Pedro Guillén

Dr. Pedro Guillén

Pedro Guillén, founder and president of Clínica Cemtro, president of the Doctor Pedro Guillén Foundation, Extraordinary Professor and Honorary Dean of the Catholic University of Murcia, and Honorary Member of the Royal European Academy oF Doctors (READ), presented last December—through the communication channels of the Real Academia Nacional de Medicina de España, of which he is a Full Member—the study with which he was inducted into the READ last year: “Genuphony: the ‘language of the knee’”. In this work, Guillén underscores the importance of traumatologists listening above all to the testimony and the sounds or noises produced by their patients’ knees. The study addresses the embryology and development of joints, the anatomy of the knee, how the joint functions at rest, after exertion and following trauma, the synovial environment, “chondropenia,” the neural pattern of the knee, its specific characteristics and the most frequent injuries, as well as what the expert himself calls “genuphony”—the knee’s own language.

“I have great affection for the knee, and that is why I have been studying it for more than 50 years, with the sole aim of understanding it better and recognizing its signs and complaints.
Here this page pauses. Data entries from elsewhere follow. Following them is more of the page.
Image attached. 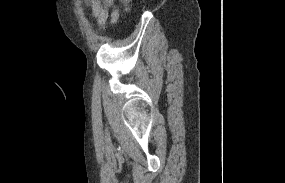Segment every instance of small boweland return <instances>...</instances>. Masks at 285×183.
<instances>
[{"mask_svg":"<svg viewBox=\"0 0 285 183\" xmlns=\"http://www.w3.org/2000/svg\"><path fill=\"white\" fill-rule=\"evenodd\" d=\"M115 0H85L91 8L92 17L97 24L105 27L107 23L114 25L119 18V10L113 9L109 14V9L113 7Z\"/></svg>","mask_w":285,"mask_h":183,"instance_id":"c3829d8e","label":"small bowel"}]
</instances>
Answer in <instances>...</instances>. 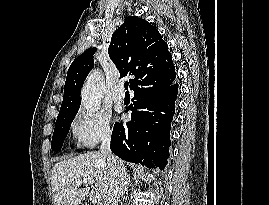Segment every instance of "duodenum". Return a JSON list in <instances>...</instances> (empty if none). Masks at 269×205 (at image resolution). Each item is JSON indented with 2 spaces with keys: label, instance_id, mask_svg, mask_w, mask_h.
I'll use <instances>...</instances> for the list:
<instances>
[{
  "label": "duodenum",
  "instance_id": "obj_1",
  "mask_svg": "<svg viewBox=\"0 0 269 205\" xmlns=\"http://www.w3.org/2000/svg\"><path fill=\"white\" fill-rule=\"evenodd\" d=\"M82 205H89V204L85 203V204H82Z\"/></svg>",
  "mask_w": 269,
  "mask_h": 205
}]
</instances>
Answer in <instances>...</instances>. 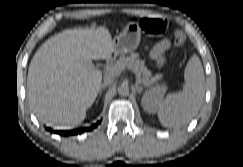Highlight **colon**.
Instances as JSON below:
<instances>
[{
  "label": "colon",
  "instance_id": "5ec220e1",
  "mask_svg": "<svg viewBox=\"0 0 243 167\" xmlns=\"http://www.w3.org/2000/svg\"><path fill=\"white\" fill-rule=\"evenodd\" d=\"M140 27L149 35H161L171 32L172 39L177 46H183L186 40L185 34L181 30H173V23L164 18H142Z\"/></svg>",
  "mask_w": 243,
  "mask_h": 167
}]
</instances>
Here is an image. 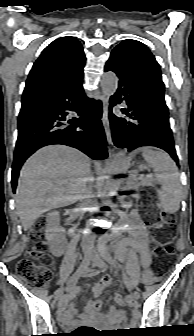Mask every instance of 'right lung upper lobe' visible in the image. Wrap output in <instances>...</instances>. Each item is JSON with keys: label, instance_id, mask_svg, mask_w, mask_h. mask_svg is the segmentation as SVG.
Masks as SVG:
<instances>
[{"label": "right lung upper lobe", "instance_id": "cb5924a9", "mask_svg": "<svg viewBox=\"0 0 194 336\" xmlns=\"http://www.w3.org/2000/svg\"><path fill=\"white\" fill-rule=\"evenodd\" d=\"M85 55L74 37H62L49 44L34 63L22 102L52 93L83 74Z\"/></svg>", "mask_w": 194, "mask_h": 336}]
</instances>
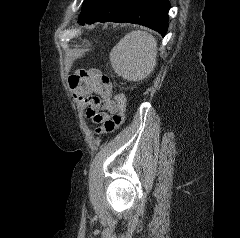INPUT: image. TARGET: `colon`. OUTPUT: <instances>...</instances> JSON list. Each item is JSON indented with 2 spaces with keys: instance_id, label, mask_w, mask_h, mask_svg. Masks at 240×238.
Wrapping results in <instances>:
<instances>
[{
  "instance_id": "1",
  "label": "colon",
  "mask_w": 240,
  "mask_h": 238,
  "mask_svg": "<svg viewBox=\"0 0 240 238\" xmlns=\"http://www.w3.org/2000/svg\"><path fill=\"white\" fill-rule=\"evenodd\" d=\"M98 78L107 90H109L110 92H114V87L110 81V78L107 75L100 73L98 75ZM115 102L118 105V112L112 117L106 119L103 122L102 126L96 129L97 134L112 133L124 122L126 115V98L124 94L121 92H115Z\"/></svg>"
}]
</instances>
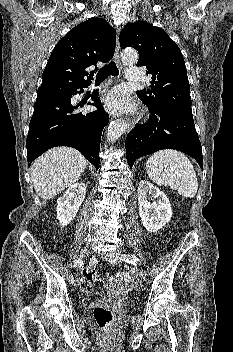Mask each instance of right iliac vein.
Returning a JSON list of instances; mask_svg holds the SVG:
<instances>
[{
  "label": "right iliac vein",
  "instance_id": "obj_1",
  "mask_svg": "<svg viewBox=\"0 0 233 352\" xmlns=\"http://www.w3.org/2000/svg\"><path fill=\"white\" fill-rule=\"evenodd\" d=\"M89 254H90V249H89L88 247H85V248H83V249L81 250V252H80V257L85 258V257H87ZM79 283H80V279H79V278H76V280H75V285L77 286V285H79Z\"/></svg>",
  "mask_w": 233,
  "mask_h": 352
}]
</instances>
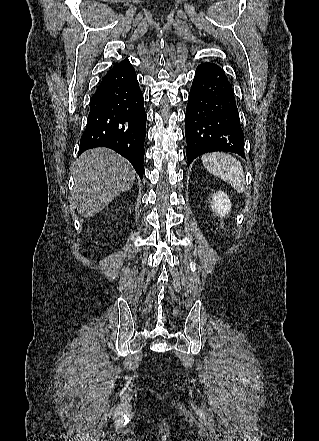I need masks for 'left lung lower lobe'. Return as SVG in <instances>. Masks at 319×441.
Masks as SVG:
<instances>
[{"label": "left lung lower lobe", "mask_w": 319, "mask_h": 441, "mask_svg": "<svg viewBox=\"0 0 319 441\" xmlns=\"http://www.w3.org/2000/svg\"><path fill=\"white\" fill-rule=\"evenodd\" d=\"M185 120L188 163L213 151L233 152L245 157L244 134L234 90L218 65L207 62L197 67Z\"/></svg>", "instance_id": "obj_1"}]
</instances>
I wanted to know how it behaved after intense exertion without injury, after trauma, after extracting synovial fluid, and after rest. We performed arthrocentesis on the patient’s healthy knee and thus compared the data. The combination of the signs reported by the patient and those we obtain through examination—signs that the knee keeps ‘asleep’—constitute the ‘voices of the knee.’ Because the ‘voice’ expressed by a knee after a pivoting movement on a single supporting leg, with early severe effusion, loss of the final degrees of extension and blood inside the joint, is not the same as the ‘voice’ of the same knee after the same movement but with only clear synovial fluid. In the first case, unless proven otherwise, the knee has suffered an anterior cruciate ligament tear; in the second, it is a synovitis without rupture of capsuloligamentous or bony structures that would produce hemarthrosis,” explains the academic.
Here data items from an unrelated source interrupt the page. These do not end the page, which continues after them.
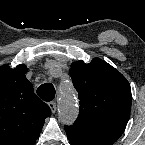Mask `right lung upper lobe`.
<instances>
[{
	"label": "right lung upper lobe",
	"mask_w": 145,
	"mask_h": 145,
	"mask_svg": "<svg viewBox=\"0 0 145 145\" xmlns=\"http://www.w3.org/2000/svg\"><path fill=\"white\" fill-rule=\"evenodd\" d=\"M25 65L0 67V145H34L49 106L34 93Z\"/></svg>",
	"instance_id": "obj_1"
}]
</instances>
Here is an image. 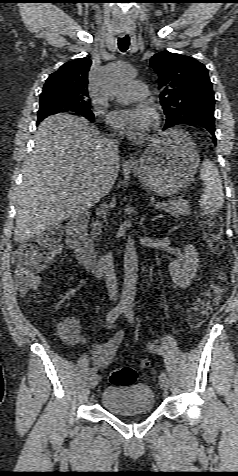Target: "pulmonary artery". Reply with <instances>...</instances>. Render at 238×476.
<instances>
[{
    "label": "pulmonary artery",
    "mask_w": 238,
    "mask_h": 476,
    "mask_svg": "<svg viewBox=\"0 0 238 476\" xmlns=\"http://www.w3.org/2000/svg\"><path fill=\"white\" fill-rule=\"evenodd\" d=\"M148 96V87L141 81H131L116 94V100L120 103H130L145 99Z\"/></svg>",
    "instance_id": "pulmonary-artery-1"
}]
</instances>
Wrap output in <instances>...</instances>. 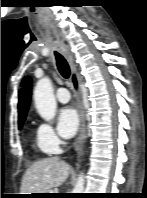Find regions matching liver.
I'll return each instance as SVG.
<instances>
[{
    "label": "liver",
    "instance_id": "1",
    "mask_svg": "<svg viewBox=\"0 0 147 198\" xmlns=\"http://www.w3.org/2000/svg\"><path fill=\"white\" fill-rule=\"evenodd\" d=\"M71 173V166L58 157L35 162L23 175L21 194L47 193L62 185Z\"/></svg>",
    "mask_w": 147,
    "mask_h": 198
}]
</instances>
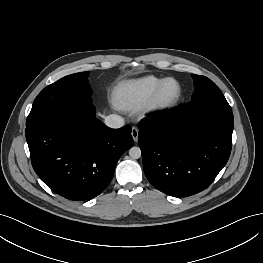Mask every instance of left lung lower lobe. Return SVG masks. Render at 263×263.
Returning a JSON list of instances; mask_svg holds the SVG:
<instances>
[{
    "mask_svg": "<svg viewBox=\"0 0 263 263\" xmlns=\"http://www.w3.org/2000/svg\"><path fill=\"white\" fill-rule=\"evenodd\" d=\"M232 109L189 112L180 105L139 124L144 172L161 192L175 197L206 189L227 163Z\"/></svg>",
    "mask_w": 263,
    "mask_h": 263,
    "instance_id": "obj_1",
    "label": "left lung lower lobe"
}]
</instances>
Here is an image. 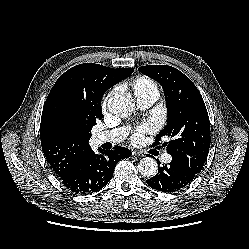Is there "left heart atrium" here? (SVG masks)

In his study, Guillén also addresses the most common knee injuries, particularly in the sports context, highlighting the importance of partial meniscectomy and meniscal repair rather than total removal, and emphasizing the relevance of a detailed medical history for the diagnosis of meniscal injuries. He also stresses the role of articular cartilage, its innervation, and “chondropenia,” the term he uses to refer to cartilage deficiency. In the evaluation and diagnosis of meniscal injuries, the expert highlights the importance of anamnesis and clinical examination, and describes some of the main symptoms and mechanical signs that help identify specific pathologies before deciding on treatment options, including arthroscopic surgery, especially in athletes.
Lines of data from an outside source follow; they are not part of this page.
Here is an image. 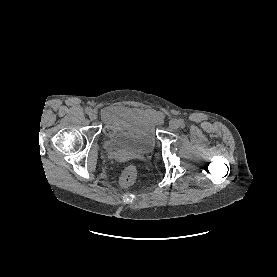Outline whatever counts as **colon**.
Wrapping results in <instances>:
<instances>
[{"label": "colon", "mask_w": 277, "mask_h": 277, "mask_svg": "<svg viewBox=\"0 0 277 277\" xmlns=\"http://www.w3.org/2000/svg\"><path fill=\"white\" fill-rule=\"evenodd\" d=\"M137 177V170L135 166L128 165L122 172L120 178H119V184L122 187H129L131 186Z\"/></svg>", "instance_id": "5ec220e1"}]
</instances>
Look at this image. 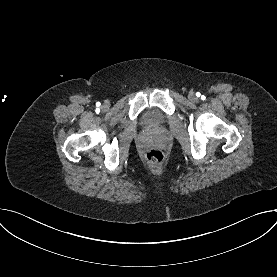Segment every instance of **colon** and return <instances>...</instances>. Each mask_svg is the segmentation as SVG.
<instances>
[{
  "mask_svg": "<svg viewBox=\"0 0 277 277\" xmlns=\"http://www.w3.org/2000/svg\"><path fill=\"white\" fill-rule=\"evenodd\" d=\"M147 162L153 166H159L164 160V154L158 149H152L145 155Z\"/></svg>",
  "mask_w": 277,
  "mask_h": 277,
  "instance_id": "5ec220e1",
  "label": "colon"
}]
</instances>
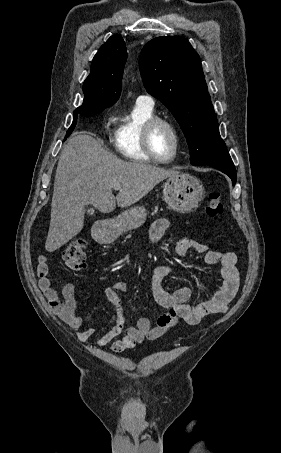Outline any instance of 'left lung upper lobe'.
<instances>
[{"mask_svg":"<svg viewBox=\"0 0 281 453\" xmlns=\"http://www.w3.org/2000/svg\"><path fill=\"white\" fill-rule=\"evenodd\" d=\"M140 70L149 94L160 100L179 123L194 166L232 164L202 71L187 39L157 37L140 54Z\"/></svg>","mask_w":281,"mask_h":453,"instance_id":"1","label":"left lung upper lobe"}]
</instances>
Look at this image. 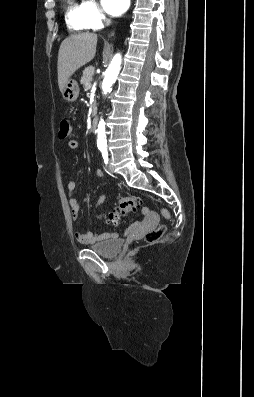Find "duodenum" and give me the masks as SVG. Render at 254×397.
<instances>
[{
  "instance_id": "duodenum-1",
  "label": "duodenum",
  "mask_w": 254,
  "mask_h": 397,
  "mask_svg": "<svg viewBox=\"0 0 254 397\" xmlns=\"http://www.w3.org/2000/svg\"><path fill=\"white\" fill-rule=\"evenodd\" d=\"M97 125H98V116L97 114H94L91 121V129L95 131L97 129Z\"/></svg>"
}]
</instances>
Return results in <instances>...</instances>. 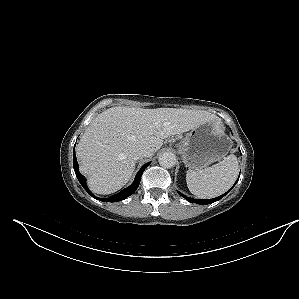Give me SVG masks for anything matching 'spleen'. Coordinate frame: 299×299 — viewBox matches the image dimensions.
Returning <instances> with one entry per match:
<instances>
[{"mask_svg": "<svg viewBox=\"0 0 299 299\" xmlns=\"http://www.w3.org/2000/svg\"><path fill=\"white\" fill-rule=\"evenodd\" d=\"M239 173L235 155L225 157L221 162L200 170H188L186 182L189 191L199 198H213L226 192Z\"/></svg>", "mask_w": 299, "mask_h": 299, "instance_id": "obj_1", "label": "spleen"}]
</instances>
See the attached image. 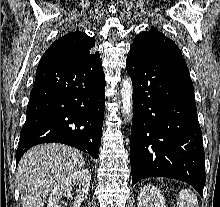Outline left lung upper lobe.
Segmentation results:
<instances>
[{
  "label": "left lung upper lobe",
  "instance_id": "obj_1",
  "mask_svg": "<svg viewBox=\"0 0 220 207\" xmlns=\"http://www.w3.org/2000/svg\"><path fill=\"white\" fill-rule=\"evenodd\" d=\"M131 48L157 57L182 58V53L175 42L153 27L137 35Z\"/></svg>",
  "mask_w": 220,
  "mask_h": 207
}]
</instances>
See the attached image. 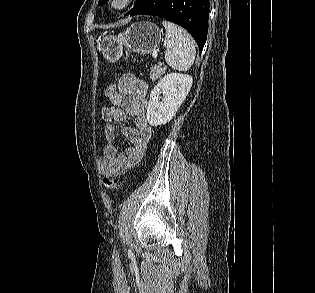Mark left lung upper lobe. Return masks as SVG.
I'll return each mask as SVG.
<instances>
[{"instance_id":"obj_1","label":"left lung upper lobe","mask_w":315,"mask_h":293,"mask_svg":"<svg viewBox=\"0 0 315 293\" xmlns=\"http://www.w3.org/2000/svg\"><path fill=\"white\" fill-rule=\"evenodd\" d=\"M107 1H108V0H99L98 5H102V4L106 3ZM143 1H144V0H137V1H136V4H135V6H134V8H133L132 10H130V11L127 13V15L130 14L134 9H136Z\"/></svg>"}]
</instances>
A pioneer of arthroscopy in Spain, Guillén is also a member of the Academia Nacional de Cirugía de España, the Real Academia Nacional de Farmacia, the European College of Sports Traumatology, and the Spanish Committee of Sports Medicine, as well as an Honorary Member of the Arthroscopy Association of North America. He has received some of Spain’s highest civil distinctions, including the Medal for Merit in Work, the Grand Cross of the Order of Dos de Mayo, and the Medal of Honor for the Promotion of Invention, among other top-level awards. In the academic and research fields, he promotes the Pedro Guillén Chair of Regenerative Medicine.